藤井聡太八冠の2024年4月・5月の対局予定
日にち 棋戦名 場所 .
4/7日 叡王戦第1局 名古屋市
4/10・11水木 名人戦第1局 東京都文京区
4/20土 叡王戦第2局 石川県加賀市
4/23・24火水 名人戦第2局 千葉県成田市
5/2木 叡王戦第3局 名古屋市
5/8・9水木 名人戦第3局 東京都大田区
5/18・19土日 名人戦第4局 大分県別府市
5/26・27日月 名人戦第5局* 北海道紋別市
5/31金 叡王戦第4局* 千葉県柏市
(注) *印は行われない場合もあり得る。
4月はすでに4局が決まっています。
その前後に移動日が加わるわけです。
叡王戦・名人戦合わせて名古屋開催が多いように感じますが、藤井八冠の移動時間に配慮したのかな?
3.順位戦の昇級・降級
順位戦は年度の1年間を通じて戦われる棋戦であり、持時間6時間はタイトル戦以外の棋戦で最長です。
(その次は、竜王ランキング戦と王座戦の5時間)
順位戦の対局は朝10時に始まり、ときに日付をまたぐほどの長時間となります。
また、棋士は自営業主ですが、勤め人の月給に相当する金額は順位戦のクラスに従って支給されます。

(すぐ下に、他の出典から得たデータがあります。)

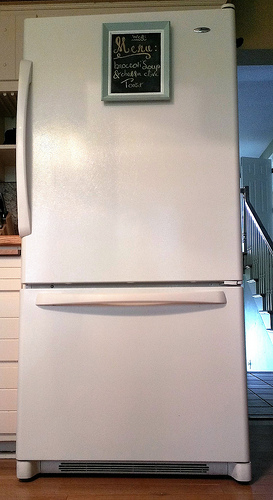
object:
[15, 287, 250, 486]
bottom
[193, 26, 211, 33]
silver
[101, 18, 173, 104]
frame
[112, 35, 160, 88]
sign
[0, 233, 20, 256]
brown counter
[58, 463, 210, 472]
vent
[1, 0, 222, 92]
white cupboard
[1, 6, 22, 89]
shelf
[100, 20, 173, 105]
board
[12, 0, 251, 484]
fridge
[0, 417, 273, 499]
floor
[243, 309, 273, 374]
light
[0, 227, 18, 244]
table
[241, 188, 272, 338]
stairs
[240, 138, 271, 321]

ですから、タイトルとしては名人より竜王の方が上とされますが、棋戦としては竜王ランキング戦よりも順位戦の方が重視されます。
棋士の格付けとしては、タイトル獲得数と並んでA級以上在籍年数が言及されます。
(もちろんどちらも、トップレベルに達したことのある棋士のみ触れられます。)
順位戦は、次の5つのクラスに分かれて戦われます。
A級、B級1組、B級2組、C級1組、C級2組
これら以外にフリークラスがありますが、フリークラスは順位戦を戦えない(戦わないことを選択した)棋士が属し、C級2組よりも下とされます。

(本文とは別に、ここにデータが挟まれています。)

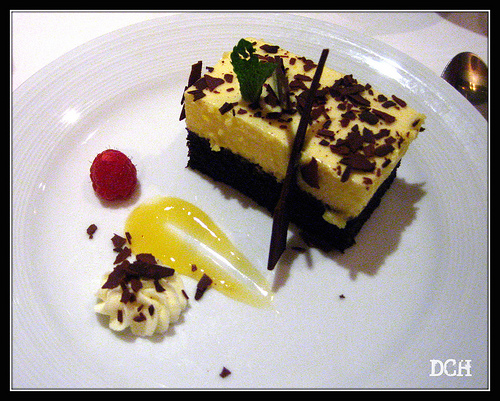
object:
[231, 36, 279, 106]
garnish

順位戦の各クラスとも2月末~3月に最終的な結果が出て、昇級と降級が決まりました。
10人が属すA級は、豊島将之九段が7勝2敗で名人挑戦、広瀬章人九段と斎藤慎太郎八段がともに3勝6敗で降級が決まりました。
広瀬八段は順位が2位、斎藤八段は順位が5位で年齢が若い方だったので、どちらも降級は意外でした。
実力が伯仲していて誰が降級してもおかしくないというA級の怖さを感じます。
一方で失礼ながら、竜王ランキング戦で5組まで陥落した中村太地八段が残留するとは思っていませんでした。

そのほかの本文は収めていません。